The larger point is that neither intellectual sophistication nor anchoring one’s worldview in either biology or social constructivism will help decide ahead of time whether we should hang tight to a practice, revise it, or throw it out. To put the point crudely, it’s always a matter of cost-benefit where there are always costs and always benefits, and ignoring either costs or benefits to score a conversational point obscures the tragic aspect of all human interaction.

The debate between determinists and constructivists is somewhat moot considering our ethical focus should be on specific norms, values, and institutions and not general ways of viewing the world and then applying that scheme to all norms, values, and institutions.
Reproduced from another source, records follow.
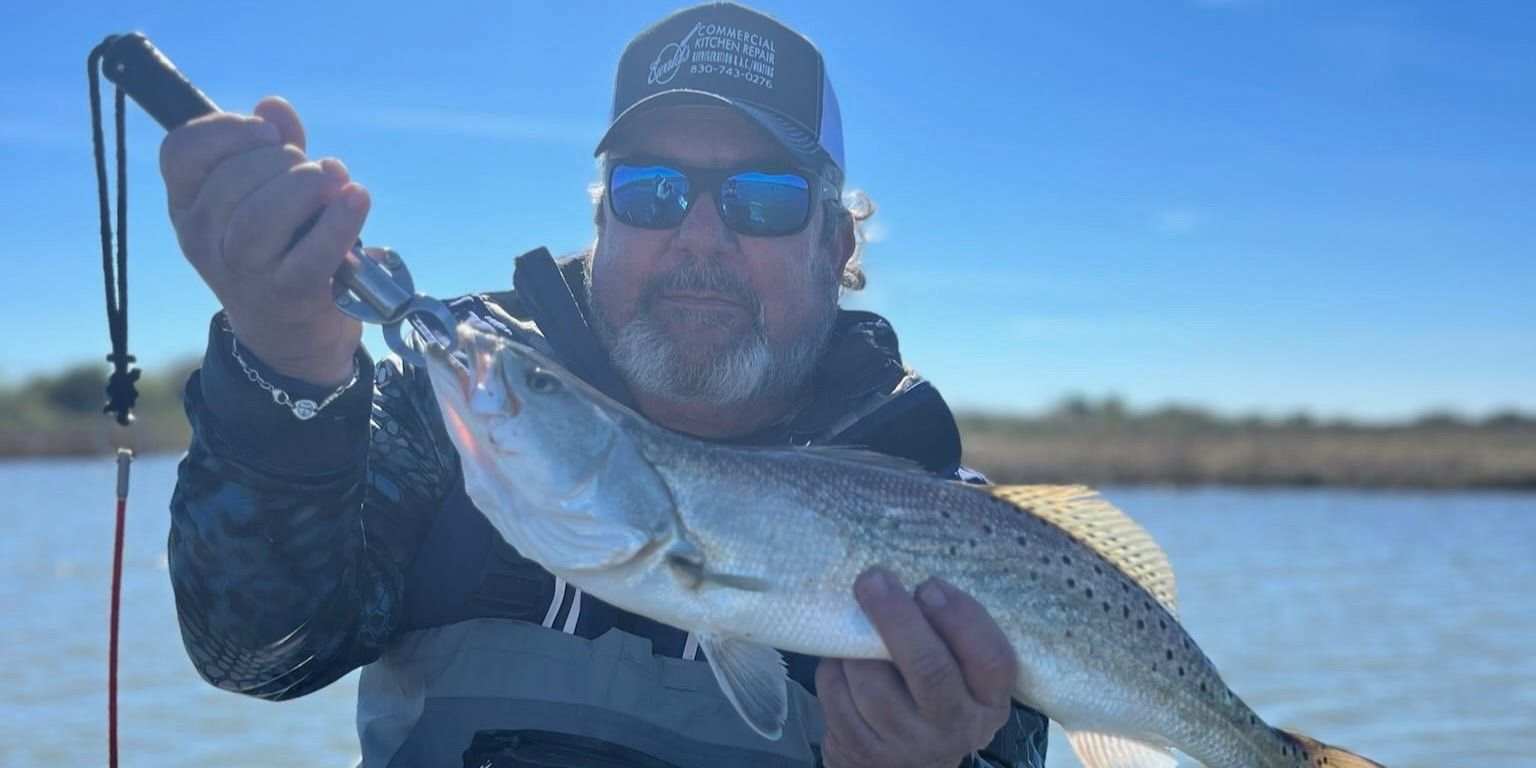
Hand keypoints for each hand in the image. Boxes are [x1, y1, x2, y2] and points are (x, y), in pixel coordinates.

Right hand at [160, 96, 368, 385]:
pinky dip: (340, 220)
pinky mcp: (291, 294)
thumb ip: (271, 148)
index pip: (181, 151)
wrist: (292, 333)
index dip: (226, 129)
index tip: (268, 133)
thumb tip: (274, 107)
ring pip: (262, 216)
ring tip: (333, 181)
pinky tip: (357, 197)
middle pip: (232, 179)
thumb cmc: (281, 246)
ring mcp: (244, 272)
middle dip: (282, 160)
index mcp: (188, 206)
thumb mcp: (268, 194)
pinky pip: (313, 252)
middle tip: (313, 170)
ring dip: (306, 186)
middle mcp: (204, 239)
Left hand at [816, 569, 1016, 767]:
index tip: (929, 585)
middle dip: (897, 617)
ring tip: (857, 624)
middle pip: (929, 669)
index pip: (992, 660)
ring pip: (871, 682)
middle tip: (874, 579)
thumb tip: (909, 576)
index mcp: (988, 701)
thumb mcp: (962, 677)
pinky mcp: (860, 750)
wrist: (903, 767)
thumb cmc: (933, 700)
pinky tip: (843, 661)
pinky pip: (836, 693)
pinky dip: (834, 667)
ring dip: (855, 645)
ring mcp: (906, 744)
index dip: (961, 618)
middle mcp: (953, 726)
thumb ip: (950, 638)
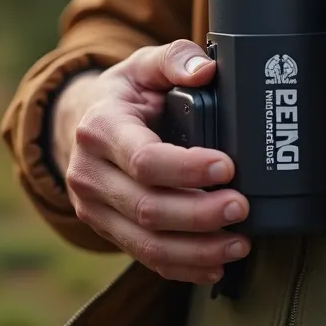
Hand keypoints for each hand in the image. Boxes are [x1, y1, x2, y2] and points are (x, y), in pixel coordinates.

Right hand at [58, 40, 251, 284]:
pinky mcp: (108, 231)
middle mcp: (90, 174)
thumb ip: (176, 59)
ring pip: (146, 243)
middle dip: (200, 214)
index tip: (226, 168)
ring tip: (239, 242)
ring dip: (197, 249)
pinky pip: (145, 258)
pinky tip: (216, 264)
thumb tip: (205, 71)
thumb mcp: (144, 66)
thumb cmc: (126, 96)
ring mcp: (94, 209)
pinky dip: (184, 267)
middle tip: (241, 207)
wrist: (84, 125)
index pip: (143, 160)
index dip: (187, 169)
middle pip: (147, 208)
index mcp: (100, 129)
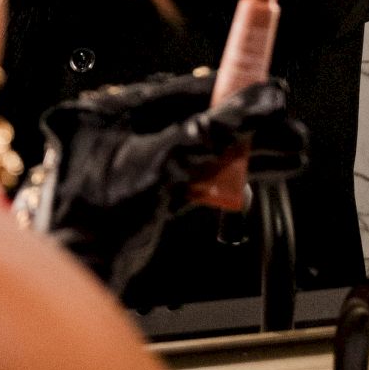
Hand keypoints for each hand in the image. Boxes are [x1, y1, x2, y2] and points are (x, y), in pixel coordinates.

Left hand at [23, 74, 308, 292]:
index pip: (181, 90)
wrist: (78, 279)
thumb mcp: (164, 165)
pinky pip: (191, 178)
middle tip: (289, 130)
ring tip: (290, 154)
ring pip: (197, 152)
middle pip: (194, 121)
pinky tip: (261, 176)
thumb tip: (264, 99)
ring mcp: (130, 167)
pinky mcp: (143, 197)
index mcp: (108, 112)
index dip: (230, 90)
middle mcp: (117, 134)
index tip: (268, 92)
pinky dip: (224, 179)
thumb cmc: (95, 222)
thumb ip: (217, 131)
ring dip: (244, 155)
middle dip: (246, 129)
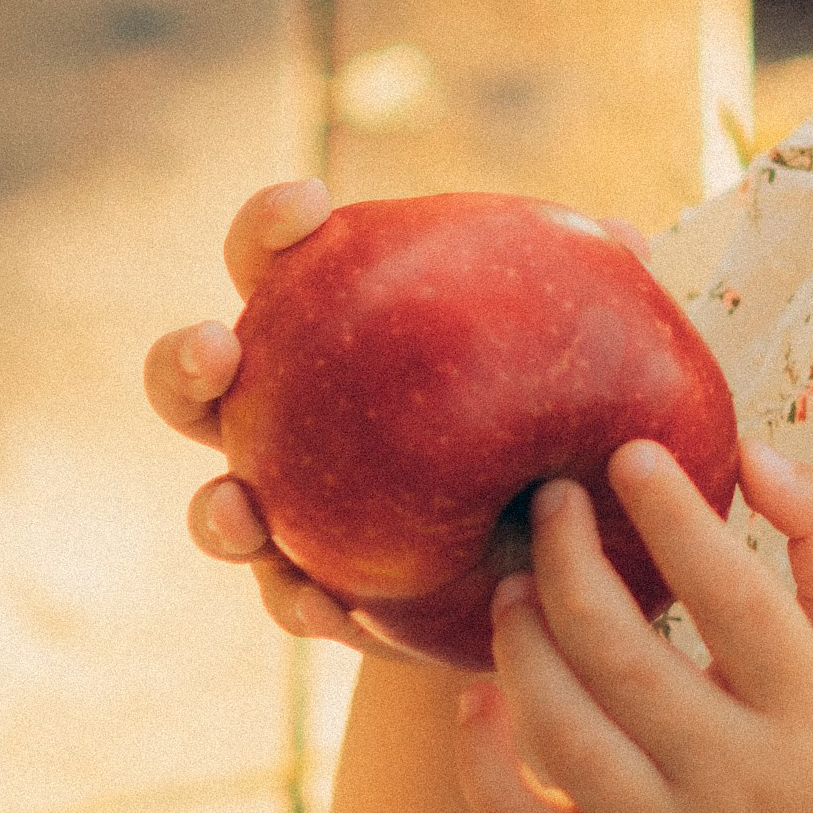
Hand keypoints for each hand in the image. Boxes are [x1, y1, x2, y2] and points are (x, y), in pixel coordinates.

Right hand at [146, 183, 660, 650]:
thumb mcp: (574, 360)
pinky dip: (299, 604)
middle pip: (195, 382)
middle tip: (217, 352)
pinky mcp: (315, 594)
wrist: (541, 560)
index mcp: (326, 330)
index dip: (272, 226)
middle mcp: (283, 417)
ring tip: (240, 510)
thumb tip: (626, 237)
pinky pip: (289, 603)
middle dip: (186, 362)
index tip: (307, 203)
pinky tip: (327, 609)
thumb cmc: (546, 422)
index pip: (277, 262)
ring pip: (217, 509)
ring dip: (216, 510)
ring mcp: (286, 510)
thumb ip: (588, 301)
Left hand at [454, 437, 812, 812]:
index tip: (629, 451)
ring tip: (512, 587)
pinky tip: (475, 695)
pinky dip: (482, 763)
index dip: (677, 520)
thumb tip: (748, 454)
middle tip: (548, 499)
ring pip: (563, 738)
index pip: (736, 600)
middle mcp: (740, 779)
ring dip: (521, 648)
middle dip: (570, 565)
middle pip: (625, 662)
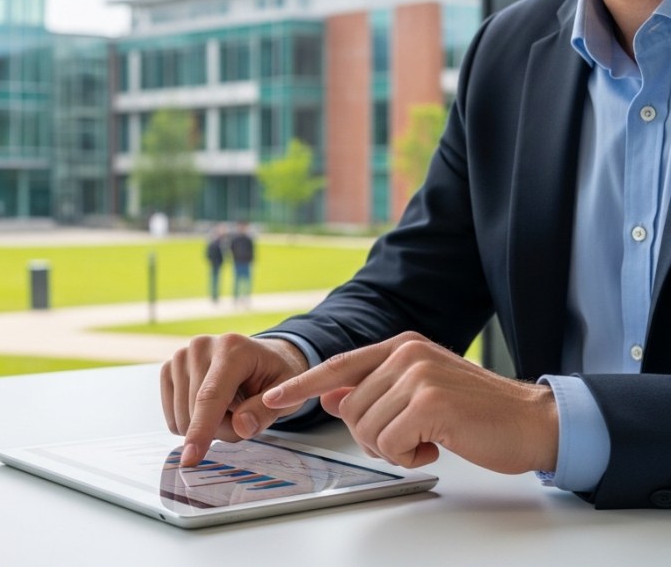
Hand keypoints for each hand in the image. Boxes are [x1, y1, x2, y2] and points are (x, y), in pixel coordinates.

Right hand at [161, 334, 308, 466]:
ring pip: (182, 418)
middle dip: (222, 429)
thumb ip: (266, 411)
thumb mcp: (287, 393)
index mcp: (232, 348)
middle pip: (196, 411)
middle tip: (245, 415)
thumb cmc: (273, 375)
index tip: (191, 458)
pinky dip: (193, 422)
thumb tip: (242, 426)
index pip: (211, 396)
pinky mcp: (168, 370)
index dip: (201, 429)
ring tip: (229, 407)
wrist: (260, 358)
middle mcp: (200, 347)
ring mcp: (181, 357)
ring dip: (208, 427)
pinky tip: (210, 406)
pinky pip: (172, 416)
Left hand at [262, 332, 557, 473]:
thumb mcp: (420, 394)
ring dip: (393, 449)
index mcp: (401, 346)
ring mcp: (418, 375)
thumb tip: (334, 399)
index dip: (302, 386)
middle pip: (351, 409)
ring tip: (428, 440)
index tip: (271, 400)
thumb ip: (375, 392)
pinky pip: (389, 443)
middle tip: (411, 440)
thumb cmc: (477, 413)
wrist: (533, 422)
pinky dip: (408, 457)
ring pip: (366, 428)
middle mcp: (406, 354)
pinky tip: (437, 447)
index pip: (338, 366)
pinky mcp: (430, 402)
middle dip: (373, 437)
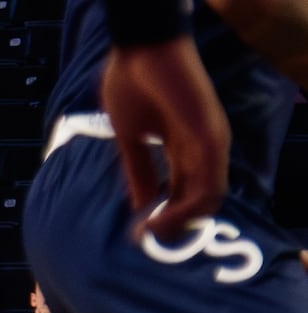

William James was right that people tend to be conservative about their beliefs, adding new insights and ideas only when they can be seamlessly incorporated into one’s previously held beliefs. But he was also right when he characterized beliefs as essentially coping mechanisms and thus fluid and malleable. Interactions with the books we read, the people we run into, and even contradictions within ourselves all chain us to living with a relatively coherent sets of beliefs while always needing to revise, reconstruct, and redescribe them in order to cope with the changing world around us.

I pretty much agree with Kuznicki when he writes:

To say … that gender is a social construct is therefore not to say that gender is a matter of arbitrary choice. Nor would I say that gender is an inescapable social prison. Like language, gender is externally constrained as to many of its features, and yet it’s also full of potential for nuanced and authentic self-expression. At its best, gender expression is neither arbitrary nor totalizing, but it occupies—if we allow it—a happy middle ground.

To argue about how much we are constrained by our biology or how much potential there is for “nuanced and authentic self-expression” is to once again drag the debate back to its previous stalemate. Although Kuznicki’s strategy is a bit different than mine—arguing for a middle ground rather than reframing the two sides—I’m willing to go with whatever strategy puts an end to these pointless debates about nature and nurture, determinism and social constructivism.